→ **WHAT YOU ARE ASKED TO DO**
Show each line of the material below that contains the word "Terraform", matching case exactly.

→ **Dataset items**
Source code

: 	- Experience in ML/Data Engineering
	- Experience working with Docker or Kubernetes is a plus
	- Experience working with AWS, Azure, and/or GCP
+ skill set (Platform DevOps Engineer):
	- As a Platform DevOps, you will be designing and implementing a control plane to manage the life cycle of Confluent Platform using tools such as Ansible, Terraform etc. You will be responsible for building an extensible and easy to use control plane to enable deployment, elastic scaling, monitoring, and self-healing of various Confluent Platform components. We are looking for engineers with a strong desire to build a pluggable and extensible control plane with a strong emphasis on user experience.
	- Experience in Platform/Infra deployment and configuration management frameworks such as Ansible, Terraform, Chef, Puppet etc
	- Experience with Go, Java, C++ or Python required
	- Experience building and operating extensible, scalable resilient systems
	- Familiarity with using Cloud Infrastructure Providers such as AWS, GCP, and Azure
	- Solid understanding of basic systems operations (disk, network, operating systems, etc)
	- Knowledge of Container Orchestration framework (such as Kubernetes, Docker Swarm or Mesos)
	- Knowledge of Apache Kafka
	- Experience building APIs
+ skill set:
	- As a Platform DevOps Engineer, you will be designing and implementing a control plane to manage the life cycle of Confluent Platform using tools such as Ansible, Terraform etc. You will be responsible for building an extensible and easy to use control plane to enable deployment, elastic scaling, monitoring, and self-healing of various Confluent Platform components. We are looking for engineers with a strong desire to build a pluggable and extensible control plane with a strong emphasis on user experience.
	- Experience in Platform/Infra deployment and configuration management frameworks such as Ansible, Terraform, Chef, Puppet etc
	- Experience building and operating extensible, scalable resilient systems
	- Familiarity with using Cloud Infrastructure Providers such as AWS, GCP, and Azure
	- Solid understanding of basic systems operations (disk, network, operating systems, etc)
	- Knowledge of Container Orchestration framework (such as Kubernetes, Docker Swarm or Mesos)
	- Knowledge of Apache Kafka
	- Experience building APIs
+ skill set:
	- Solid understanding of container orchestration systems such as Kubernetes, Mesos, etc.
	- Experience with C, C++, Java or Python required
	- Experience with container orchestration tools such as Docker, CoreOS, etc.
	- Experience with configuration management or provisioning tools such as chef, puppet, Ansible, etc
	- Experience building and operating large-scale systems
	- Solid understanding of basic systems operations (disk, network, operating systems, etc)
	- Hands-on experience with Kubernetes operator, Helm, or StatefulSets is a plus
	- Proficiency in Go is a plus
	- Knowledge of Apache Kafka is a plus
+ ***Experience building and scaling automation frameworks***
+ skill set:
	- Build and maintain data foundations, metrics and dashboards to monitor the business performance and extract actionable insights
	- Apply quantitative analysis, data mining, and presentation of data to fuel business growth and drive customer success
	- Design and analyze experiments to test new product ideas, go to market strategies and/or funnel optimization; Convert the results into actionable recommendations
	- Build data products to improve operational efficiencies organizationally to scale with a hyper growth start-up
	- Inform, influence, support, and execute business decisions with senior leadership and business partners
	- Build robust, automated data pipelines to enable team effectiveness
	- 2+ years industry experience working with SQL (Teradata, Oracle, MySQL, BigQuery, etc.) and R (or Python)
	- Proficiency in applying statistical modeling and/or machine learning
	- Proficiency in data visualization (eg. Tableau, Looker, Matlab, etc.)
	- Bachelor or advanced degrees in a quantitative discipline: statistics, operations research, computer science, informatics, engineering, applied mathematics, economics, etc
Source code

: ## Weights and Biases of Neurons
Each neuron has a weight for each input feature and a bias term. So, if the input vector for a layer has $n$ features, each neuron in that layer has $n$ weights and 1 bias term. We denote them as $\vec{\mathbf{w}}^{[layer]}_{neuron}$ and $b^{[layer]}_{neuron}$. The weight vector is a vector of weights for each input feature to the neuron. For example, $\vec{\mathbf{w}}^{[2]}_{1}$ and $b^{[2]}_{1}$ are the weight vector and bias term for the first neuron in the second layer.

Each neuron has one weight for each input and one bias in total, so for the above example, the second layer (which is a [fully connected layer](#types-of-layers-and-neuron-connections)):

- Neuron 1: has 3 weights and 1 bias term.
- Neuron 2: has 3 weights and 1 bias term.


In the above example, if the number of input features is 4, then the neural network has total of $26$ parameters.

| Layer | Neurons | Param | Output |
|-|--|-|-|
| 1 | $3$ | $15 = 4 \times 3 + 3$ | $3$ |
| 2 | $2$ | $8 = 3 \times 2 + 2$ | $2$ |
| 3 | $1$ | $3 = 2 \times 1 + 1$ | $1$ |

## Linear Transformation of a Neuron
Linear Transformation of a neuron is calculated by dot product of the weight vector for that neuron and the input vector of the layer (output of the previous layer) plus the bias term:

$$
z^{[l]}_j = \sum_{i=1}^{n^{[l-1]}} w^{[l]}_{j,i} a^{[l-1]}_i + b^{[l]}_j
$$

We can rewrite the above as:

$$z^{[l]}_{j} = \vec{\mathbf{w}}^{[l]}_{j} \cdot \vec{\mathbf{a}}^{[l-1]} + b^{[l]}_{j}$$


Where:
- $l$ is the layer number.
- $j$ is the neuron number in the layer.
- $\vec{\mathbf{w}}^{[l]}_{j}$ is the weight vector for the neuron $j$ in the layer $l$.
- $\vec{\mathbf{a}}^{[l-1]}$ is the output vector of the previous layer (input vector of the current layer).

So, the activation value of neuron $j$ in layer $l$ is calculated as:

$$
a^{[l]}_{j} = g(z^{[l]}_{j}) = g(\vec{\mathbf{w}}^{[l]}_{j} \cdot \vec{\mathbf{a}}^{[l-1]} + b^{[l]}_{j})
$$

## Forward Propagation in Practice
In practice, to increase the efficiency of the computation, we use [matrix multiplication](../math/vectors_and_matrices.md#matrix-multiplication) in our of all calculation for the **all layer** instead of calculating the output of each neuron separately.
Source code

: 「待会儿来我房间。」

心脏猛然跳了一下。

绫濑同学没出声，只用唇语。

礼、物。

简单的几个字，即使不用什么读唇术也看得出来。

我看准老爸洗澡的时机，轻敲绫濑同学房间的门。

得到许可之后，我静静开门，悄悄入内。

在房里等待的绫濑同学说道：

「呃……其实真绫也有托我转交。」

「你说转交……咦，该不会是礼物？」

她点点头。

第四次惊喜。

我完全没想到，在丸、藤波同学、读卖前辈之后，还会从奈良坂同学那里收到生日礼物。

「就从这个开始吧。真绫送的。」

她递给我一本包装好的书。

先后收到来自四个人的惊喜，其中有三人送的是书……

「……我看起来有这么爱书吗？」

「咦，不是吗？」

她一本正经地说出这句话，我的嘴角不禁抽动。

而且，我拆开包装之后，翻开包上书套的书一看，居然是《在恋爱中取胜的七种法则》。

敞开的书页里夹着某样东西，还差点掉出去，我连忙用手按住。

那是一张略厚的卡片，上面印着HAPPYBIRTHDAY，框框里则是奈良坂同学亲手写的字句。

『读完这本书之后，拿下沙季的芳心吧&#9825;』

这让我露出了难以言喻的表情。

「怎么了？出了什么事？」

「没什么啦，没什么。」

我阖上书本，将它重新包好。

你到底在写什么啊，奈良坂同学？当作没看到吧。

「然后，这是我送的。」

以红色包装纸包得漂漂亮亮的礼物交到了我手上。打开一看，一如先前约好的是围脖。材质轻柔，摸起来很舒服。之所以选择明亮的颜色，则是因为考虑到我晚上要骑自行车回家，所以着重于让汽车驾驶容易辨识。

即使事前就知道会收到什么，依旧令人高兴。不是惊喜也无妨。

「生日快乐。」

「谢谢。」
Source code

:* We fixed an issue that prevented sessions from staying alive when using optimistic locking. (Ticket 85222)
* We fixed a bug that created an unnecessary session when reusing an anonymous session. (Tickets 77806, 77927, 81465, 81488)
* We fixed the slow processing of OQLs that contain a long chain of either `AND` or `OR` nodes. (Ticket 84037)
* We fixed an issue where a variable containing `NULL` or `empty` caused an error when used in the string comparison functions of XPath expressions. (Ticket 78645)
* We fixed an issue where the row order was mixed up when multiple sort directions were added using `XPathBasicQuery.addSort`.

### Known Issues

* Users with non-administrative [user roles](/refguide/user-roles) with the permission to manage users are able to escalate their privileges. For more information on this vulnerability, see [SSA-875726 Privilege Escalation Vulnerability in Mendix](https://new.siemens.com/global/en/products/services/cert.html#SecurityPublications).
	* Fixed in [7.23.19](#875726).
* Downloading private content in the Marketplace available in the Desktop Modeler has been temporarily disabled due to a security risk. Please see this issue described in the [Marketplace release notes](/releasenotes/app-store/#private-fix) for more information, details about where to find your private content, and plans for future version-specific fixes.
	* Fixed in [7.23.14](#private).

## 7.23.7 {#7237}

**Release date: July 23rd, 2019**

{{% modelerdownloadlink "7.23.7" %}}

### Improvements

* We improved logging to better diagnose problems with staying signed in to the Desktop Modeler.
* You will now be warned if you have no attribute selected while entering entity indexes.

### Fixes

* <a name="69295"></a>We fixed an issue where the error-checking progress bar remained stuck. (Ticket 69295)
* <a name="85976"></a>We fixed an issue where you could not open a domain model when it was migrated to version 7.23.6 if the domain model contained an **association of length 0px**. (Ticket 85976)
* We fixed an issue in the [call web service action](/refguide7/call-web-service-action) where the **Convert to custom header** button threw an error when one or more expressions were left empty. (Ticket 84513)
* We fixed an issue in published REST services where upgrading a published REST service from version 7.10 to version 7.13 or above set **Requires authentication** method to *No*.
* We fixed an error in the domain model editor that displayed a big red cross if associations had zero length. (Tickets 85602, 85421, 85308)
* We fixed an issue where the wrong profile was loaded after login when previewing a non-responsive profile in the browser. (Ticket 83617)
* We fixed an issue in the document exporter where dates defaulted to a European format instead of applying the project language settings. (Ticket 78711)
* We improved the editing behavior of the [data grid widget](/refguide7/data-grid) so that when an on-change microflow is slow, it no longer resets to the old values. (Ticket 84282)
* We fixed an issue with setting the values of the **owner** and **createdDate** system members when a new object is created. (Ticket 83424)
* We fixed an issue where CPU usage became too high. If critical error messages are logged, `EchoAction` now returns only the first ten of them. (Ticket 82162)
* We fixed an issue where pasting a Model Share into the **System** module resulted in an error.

→ **TASK OUTPUT**
	- As a Platform DevOps, you will be designing and implementing a control plane to manage the life cycle of Confluent Platform using tools such as Ansible, Terraform etc. You will be responsible for building an extensible and easy to use control plane to enable deployment, elastic scaling, monitoring, and self-healing of various Confluent Platform components. We are looking for engineers with a strong desire to build a pluggable and extensible control plane with a strong emphasis on user experience.
	- Experience in Platform/Infra deployment and configuration management frameworks such as Ansible, Terraform, Chef, Puppet etc
	- As a Platform DevOps Engineer, you will be designing and implementing a control plane to manage the life cycle of Confluent Platform using tools such as Ansible, Terraform etc. You will be responsible for building an extensible and easy to use control plane to enable deployment, elastic scaling, monitoring, and self-healing of various Confluent Platform components. We are looking for engineers with a strong desire to build a pluggable and extensible control plane with a strong emphasis on user experience.
	- Experience in Platform/Infra deployment and configuration management frameworks such as Ansible, Terraform, Chef, Puppet etc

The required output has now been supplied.